--- WHAT THE TASK REQUIRES ---
The number of lines below holding the string "options" is the only answer wanted.

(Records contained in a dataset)
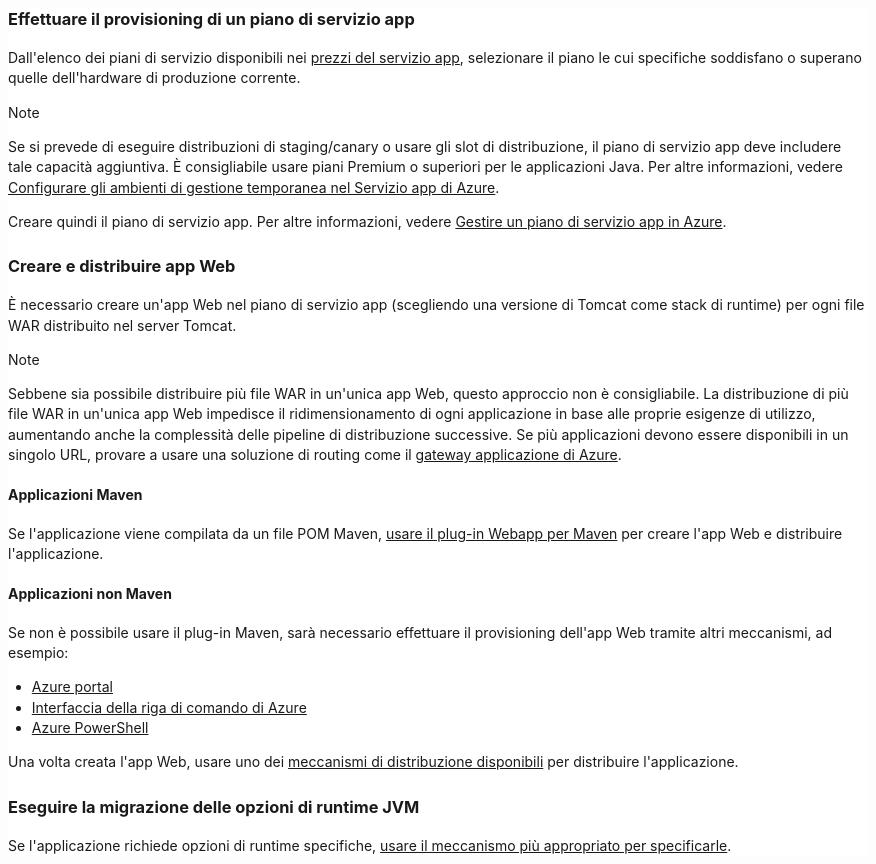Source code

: ### <a name="provision-an-app-service-plan"></a>Effettuare il provisioning di un piano di servizio app

Dall'elenco dei piani di servizio disponibili nei [prezzi del servizio app](https://azure.microsoft.com/pricing/details/app-service/linux/), selezionare il piano le cui specifiche soddisfano o superano quelle dell'hardware di produzione corrente.

> [!NOTE]
> Se si prevede di eseguire distribuzioni di staging/canary o usare gli slot di distribuzione, il piano di servizio app deve includere tale capacità aggiuntiva. È consigliabile usare piani Premium o superiori per le applicazioni Java. Per altre informazioni, vedere [Configurare gli ambienti di gestione temporanea nel Servizio app di Azure](/azure/app-service/deploy-staging-slots).

Creare quindi il piano di servizio app. Per altre informazioni, vedere [Gestire un piano di servizio app in Azure](/azure/app-service/app-service-plan-manage).

### <a name="create-and-deploy-web-apps"></a>Creare e distribuire app Web

È necessario creare un'app Web nel piano di servizio app (scegliendo una versione di Tomcat come stack di runtime) per ogni file WAR distribuito nel server Tomcat.

> [!NOTE]
> Sebbene sia possibile distribuire più file WAR in un'unica app Web, questo approccio non è consigliabile. La distribuzione di più file WAR in un'unica app Web impedisce il ridimensionamento di ogni applicazione in base alle proprie esigenze di utilizzo, aumentando anche la complessità delle pipeline di distribuzione successive. Se più applicazioni devono essere disponibili in un singolo URL, provare a usare una soluzione di routing come il [gateway applicazione di Azure](/azure/application-gateway/).

#### <a name="maven-applications"></a>Applicazioni Maven

Se l'applicazione viene compilata da un file POM Maven, [usare il plug-in Webapp per Maven](/azure/app-service/containers/quickstart-java#configure-the-maven-plugin) per creare l'app Web e distribuire l'applicazione.

#### <a name="non-maven-applications"></a>Applicazioni non Maven

Se non è possibile usare il plug-in Maven, sarà necessario effettuare il provisioning dell'app Web tramite altri meccanismi, ad esempio:

* [Azure portal](https://portal.azure.com/#create/Microsoft.WebSite)
* [Interfaccia della riga di comando di Azure](/cli/azure/webapp?view=azure-cli-latest#az-webapp-create)
* [Azure PowerShell](/powershell/module/az.websites/new-azwebapp)

Una volta creata l'app Web, usare uno dei [meccanismi di distribuzione disponibili](/azure/app-service/deploy-zip) per distribuire l'applicazione.

### <a name="migrate-jvm-runtime-options"></a>Eseguire la migrazione delle opzioni di runtime JVM

Se l'applicazione richiede opzioni di runtime specifiche, [usare il meccanismo più appropriato per specificarle](/azure/app-service/containers/configure-language-java#set-java-runtime-options).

--- WRITTEN SOLUTION ---
2